As part of the trial, when each person employed and paid a full award wage by participating social enterprises reaches milestones of 6, 12 and 18 months, the business will receive a payment that recognises the cost of supporting them in the workplace.
“This is different from the status quo, in which social enterprises – who are not in it for the riches but because of their commitment to the most marginalised individuals – receive no direct government support for job outcomes,” says Angharad Lubbock, who is leading the trial for White Box Enterprises.
She says this compares to Disability Employment Service providers, who receive payments sooner for registering jobseekers and placing them in work, although only about one in five are still in work 12 months later because they’re often placed in hard-to-fill jobs, without tailored support.
“It’s been a bug-bear for those of us championing social enterprise that job service providers get paid for what government knows are poor overall success rates, while social enterprises do the heavy lifting but receive none of the recognition or funding, despite taking on all the ongoing costs of work-readiness and success over much longer timeframes,” Lubbock says.
Wraparound services include support such as counsellors, translators, specialist trainers and modified work environments.
“These extra costs… represent a fraction of the money that government saves by people moving off long-term welfare and into tax paying employment, not to mention all of the associated health and happiness benefits for the individual and their friends and family,” Lubbock says.
“The trial will be the first time the federal government gathers its own data on the outstanding outcomes being achieved by social enterprises across Australia.”
Since the trial commenced in July 2022, 75 people with a disability, who had previously been out of work for at least nine months in the last year, have been employed and earning a full award wage at one of the participating social enterprises, which include ASA, Ability Works, Hotel Etico, Jigsaw, STREAT, YMCA Rebuild and others.
Among them, 93 per cent have remained in work earning at least $500 per fortnight, reflecting the typically high retention rates and meaningful earning capacity achieved by social enterprises, says Lubbock.
Geoff Smith says for ASA, it's “a no-brainer, because we have such low turnover,” conceding that, having formerly been an executive in Disability Employment Services, his experience of seeing people shoe-horned into unsuitable vacancies saw him become “a bit of a renegade”, sparking his decision to lead ASA.

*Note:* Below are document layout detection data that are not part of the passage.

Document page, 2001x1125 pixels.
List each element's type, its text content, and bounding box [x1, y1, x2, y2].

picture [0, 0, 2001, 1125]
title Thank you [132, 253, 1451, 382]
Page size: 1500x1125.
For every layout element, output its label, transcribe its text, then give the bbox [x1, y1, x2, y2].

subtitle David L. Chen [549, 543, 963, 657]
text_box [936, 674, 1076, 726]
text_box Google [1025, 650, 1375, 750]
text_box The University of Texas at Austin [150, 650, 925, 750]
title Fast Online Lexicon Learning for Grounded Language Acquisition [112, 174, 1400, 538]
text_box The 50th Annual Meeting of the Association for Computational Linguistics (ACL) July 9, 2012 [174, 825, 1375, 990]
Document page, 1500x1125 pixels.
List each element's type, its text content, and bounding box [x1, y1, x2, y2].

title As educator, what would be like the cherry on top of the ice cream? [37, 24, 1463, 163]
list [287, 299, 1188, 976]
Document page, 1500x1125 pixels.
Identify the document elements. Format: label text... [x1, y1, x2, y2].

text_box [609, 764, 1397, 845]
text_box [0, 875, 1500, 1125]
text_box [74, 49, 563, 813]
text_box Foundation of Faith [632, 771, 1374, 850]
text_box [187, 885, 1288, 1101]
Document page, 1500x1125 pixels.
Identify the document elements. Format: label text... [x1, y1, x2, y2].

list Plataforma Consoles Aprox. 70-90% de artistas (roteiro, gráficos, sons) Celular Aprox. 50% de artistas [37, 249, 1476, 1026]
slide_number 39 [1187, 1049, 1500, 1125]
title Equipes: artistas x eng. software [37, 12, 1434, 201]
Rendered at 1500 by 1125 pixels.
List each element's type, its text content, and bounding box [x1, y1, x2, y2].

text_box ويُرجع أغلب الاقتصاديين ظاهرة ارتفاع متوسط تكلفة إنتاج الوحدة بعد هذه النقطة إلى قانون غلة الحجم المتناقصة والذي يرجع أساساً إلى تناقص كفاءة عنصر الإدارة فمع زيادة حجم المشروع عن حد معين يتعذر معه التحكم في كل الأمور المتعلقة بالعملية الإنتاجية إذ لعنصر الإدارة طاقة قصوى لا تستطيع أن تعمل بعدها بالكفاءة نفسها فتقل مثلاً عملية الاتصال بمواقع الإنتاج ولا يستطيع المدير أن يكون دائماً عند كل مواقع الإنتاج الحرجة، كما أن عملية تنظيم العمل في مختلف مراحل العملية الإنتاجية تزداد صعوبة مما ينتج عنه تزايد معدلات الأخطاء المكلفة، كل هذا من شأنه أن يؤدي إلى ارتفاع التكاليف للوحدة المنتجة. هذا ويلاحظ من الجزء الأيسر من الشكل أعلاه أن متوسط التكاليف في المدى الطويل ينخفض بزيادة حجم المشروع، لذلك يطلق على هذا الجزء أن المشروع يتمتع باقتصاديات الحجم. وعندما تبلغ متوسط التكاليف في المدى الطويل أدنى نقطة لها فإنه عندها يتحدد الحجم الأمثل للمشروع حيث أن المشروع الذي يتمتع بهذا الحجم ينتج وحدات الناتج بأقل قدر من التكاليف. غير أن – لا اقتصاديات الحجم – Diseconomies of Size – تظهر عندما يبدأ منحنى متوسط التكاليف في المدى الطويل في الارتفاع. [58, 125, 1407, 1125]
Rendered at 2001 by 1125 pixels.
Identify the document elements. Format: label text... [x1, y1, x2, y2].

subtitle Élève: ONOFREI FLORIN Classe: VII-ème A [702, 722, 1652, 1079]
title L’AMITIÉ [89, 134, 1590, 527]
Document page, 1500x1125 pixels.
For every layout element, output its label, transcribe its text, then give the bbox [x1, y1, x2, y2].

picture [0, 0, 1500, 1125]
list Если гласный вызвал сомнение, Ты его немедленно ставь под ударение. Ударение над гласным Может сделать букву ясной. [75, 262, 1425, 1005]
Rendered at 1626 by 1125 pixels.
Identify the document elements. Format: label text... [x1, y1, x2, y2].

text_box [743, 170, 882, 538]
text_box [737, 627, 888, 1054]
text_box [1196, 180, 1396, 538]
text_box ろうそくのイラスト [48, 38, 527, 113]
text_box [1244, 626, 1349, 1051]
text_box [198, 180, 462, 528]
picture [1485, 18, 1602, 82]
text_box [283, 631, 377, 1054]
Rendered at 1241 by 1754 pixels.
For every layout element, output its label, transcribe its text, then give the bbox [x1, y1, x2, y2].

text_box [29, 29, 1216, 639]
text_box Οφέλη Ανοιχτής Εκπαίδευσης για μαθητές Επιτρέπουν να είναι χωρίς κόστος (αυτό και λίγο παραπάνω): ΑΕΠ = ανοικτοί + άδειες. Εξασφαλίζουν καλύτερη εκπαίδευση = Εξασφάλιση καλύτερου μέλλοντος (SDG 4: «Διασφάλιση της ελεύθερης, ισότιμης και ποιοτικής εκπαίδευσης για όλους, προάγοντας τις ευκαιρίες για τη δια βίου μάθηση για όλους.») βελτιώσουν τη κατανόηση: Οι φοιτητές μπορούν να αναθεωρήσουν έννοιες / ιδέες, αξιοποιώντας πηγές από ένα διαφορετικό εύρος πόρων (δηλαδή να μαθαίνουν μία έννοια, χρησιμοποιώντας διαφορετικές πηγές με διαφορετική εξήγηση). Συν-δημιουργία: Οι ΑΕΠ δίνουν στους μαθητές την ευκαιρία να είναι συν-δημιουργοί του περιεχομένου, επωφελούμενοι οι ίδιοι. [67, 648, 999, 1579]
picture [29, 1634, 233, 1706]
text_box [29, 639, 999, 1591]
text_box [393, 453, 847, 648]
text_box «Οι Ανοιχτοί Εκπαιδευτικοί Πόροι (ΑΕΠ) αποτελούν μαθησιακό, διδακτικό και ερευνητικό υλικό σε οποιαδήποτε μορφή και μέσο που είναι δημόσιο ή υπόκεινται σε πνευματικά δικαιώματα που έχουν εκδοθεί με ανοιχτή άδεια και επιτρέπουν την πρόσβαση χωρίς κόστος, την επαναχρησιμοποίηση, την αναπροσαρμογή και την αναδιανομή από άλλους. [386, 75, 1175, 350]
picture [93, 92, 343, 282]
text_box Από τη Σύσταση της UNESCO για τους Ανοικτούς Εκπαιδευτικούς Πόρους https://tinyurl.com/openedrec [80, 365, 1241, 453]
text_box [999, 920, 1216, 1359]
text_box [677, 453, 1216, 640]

“If we bring someone on at ASA, we won't under-employ them, they'll hit their benchmark hours, they'll be paid award wages. So therefore we're compensated for providing those wraparound services to support those vulnerable people so they won't fall out of work, which we currently subsidise through philanthropy, rather than through savings to the government,” Smith says.
“The philosophical question is, should the middle man get paid so much in the DES, or should the actual business that takes them on get paid? That's what the PBO's trying to remedy.”
Introducing “payment by outcomes” for social enterprises has the potential to “radically change” the employment experience for long-term unemployed jobseekers, says Lubbock.
It also improves the investment proposition of the social enterprise model for founders and impact investors, underpinning further growth potential in the sector thereby creating more sustainable job opportunities.
“It sounds simple, we know it’s not. But it feels like we’re now a lot closer than we’ve been before.”
Australian Spatial Analytics is a Westpac Foundation grant recipient and Geoffrey Smith was awarded a Social Change Fellowship by Westpac Scholars Trust.